1940'da Gezi Parkı
Dilimin Gezi'den başka şey konuşmaya yanaşmadığı, elimin Gezi'den başka şey yazmak istemediği günleri yaşıyorum. Gezi Parkı'nda olanlar hayatımın miladı. Olaylar patladığında İstanbul'dan uzakta olmanın kalbime yerleştirdiği tarifsiz acıyla birlikte anladım ülkemi ne kadar sevdiğimi. Bu ülkede nefes alan tüm insanları, tüm bitkileri, her şeyi ama her şeyi ne kadar önemsediğimi. Hem de olayların başlangıcından bu yana politik söylemlerde sık kullanılan "biz" ve "onlar" ayrımı olmadan!

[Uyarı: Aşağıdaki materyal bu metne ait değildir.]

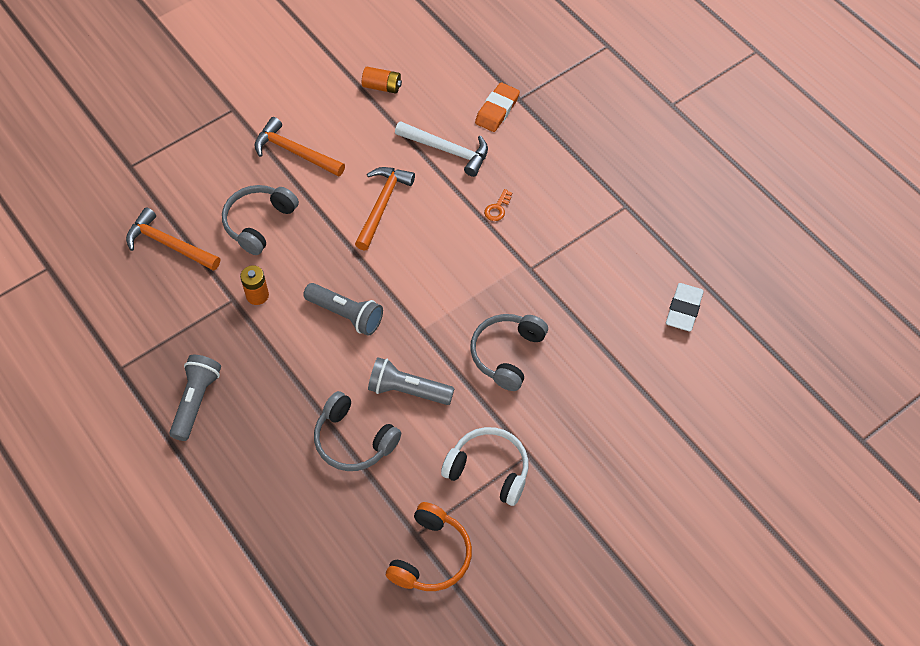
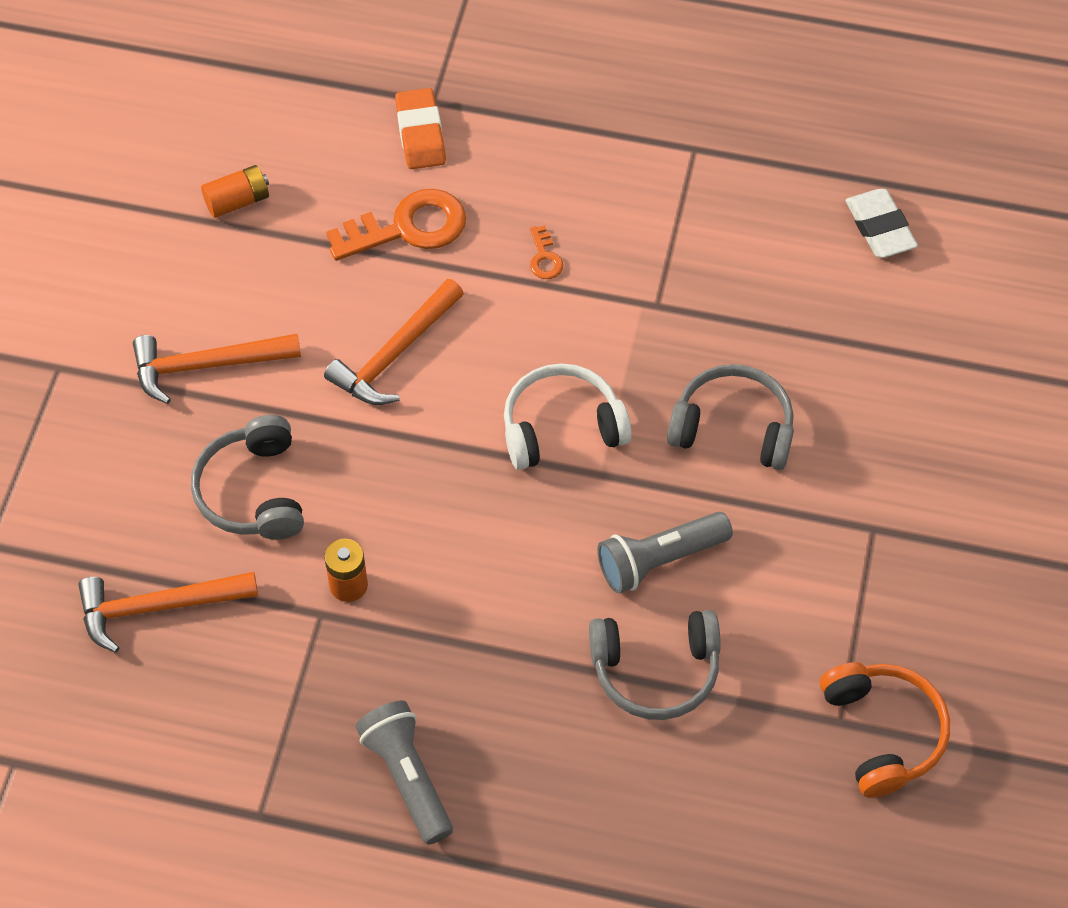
camera: 40 degrees left, 0 degrees up
grey flashlight [303,283,383,336] -> none
orange hammer [355,167,415,251] -> orange hammer turned 120 degrees counterclockwise [324,279,464,405]
white hammer [395,121,488,177] -> orange key [326,189,466,261]
white headphones [441,427,528,506] -> white headphones moved to [504,363,632,470]
grey headphones [470,314,548,391] -> grey headphones turned 120 degrees clockwise [667,364,794,470]

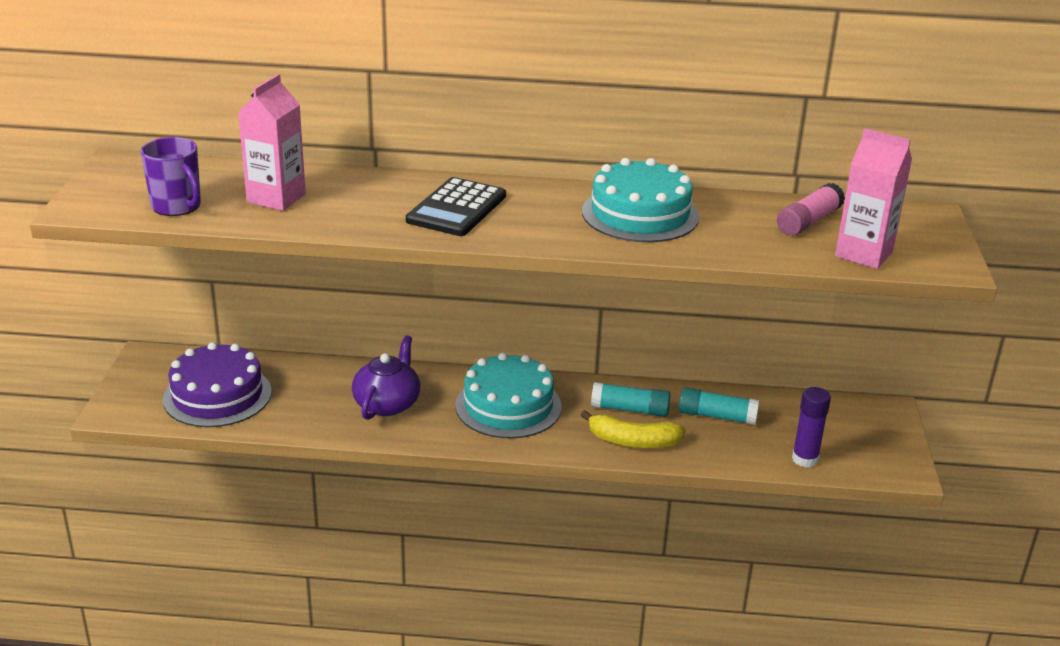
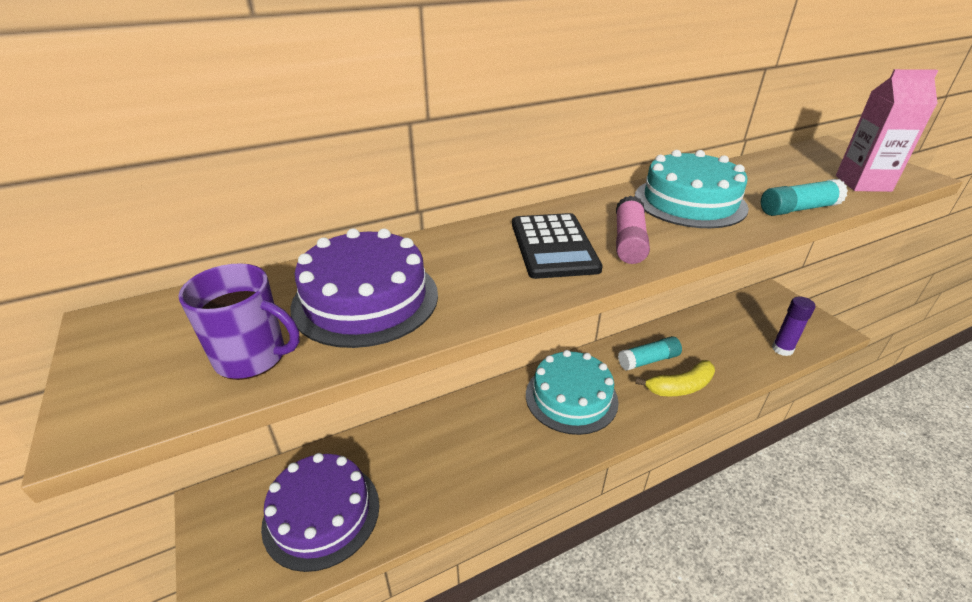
camera: 30 degrees left, 5 degrees up
pink carton [238,74,306,211] -> purple cake [290,228,438,348]
purple teapot [352,335,421,420] -> none
turquoise glue stick [679,387,759,425] -> turquoise glue stick moved to [761,179,848,216]
pink glue stick [777,183,845,236] -> pink glue stick moved to [616,195,650,264]

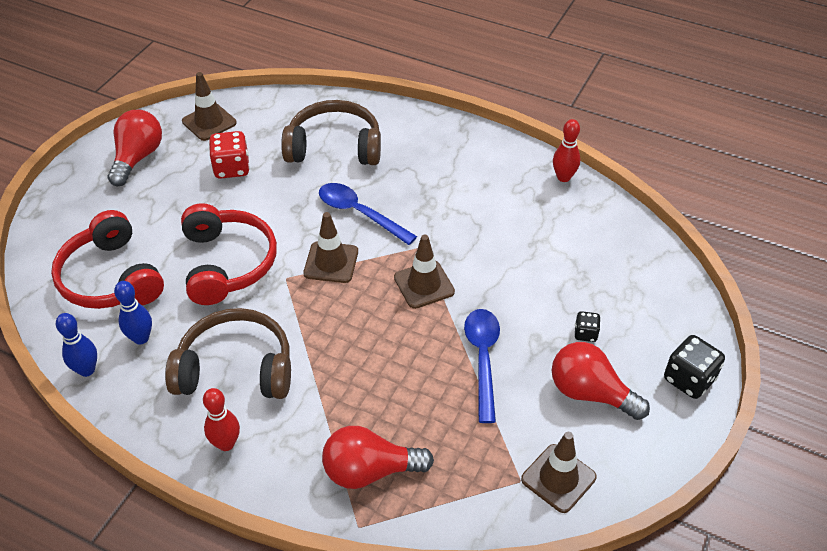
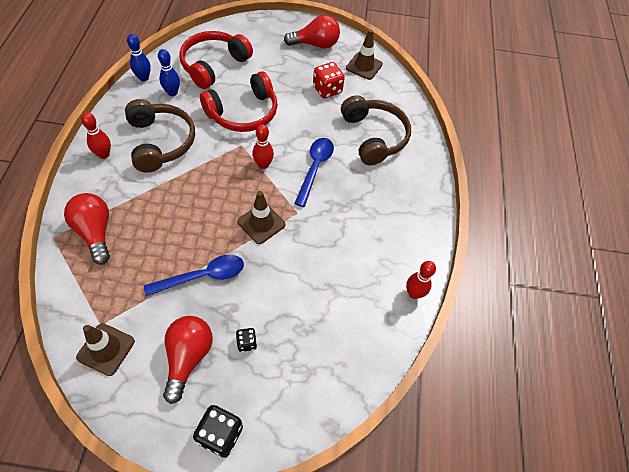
camera: 65 degrees right, 10 degrees up
brown traffic cone [303,212,358,283] -> red bowling pin [252,124,274,169]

Apolitik, içinde hiçbir milliyetçi duygu barındırmayan ben, Gezi Parkı'yla birlikte bir direnişçiye dönüştüm. Sokaklara çıktım ve "Her yer Taksim, her yer direniş" diye bağırdım. Twitter'dan sesimi duyurmaya çalıştım. Ana akım medyanın üstünü örttüğü gerçekleri daha çok insana ulaştırmak için elimden geleni yaptım. Gezi artık bir sembol. Özgürlüğün, sesini duyurmak isteyenlerin, birliğin, beraberliğin ve barışın sembolü... Ben de bu sembolle birlikte çok daha başka bir gözle bakıyorum yaşadığım ülkeye ve bu ülkenin insanlarına.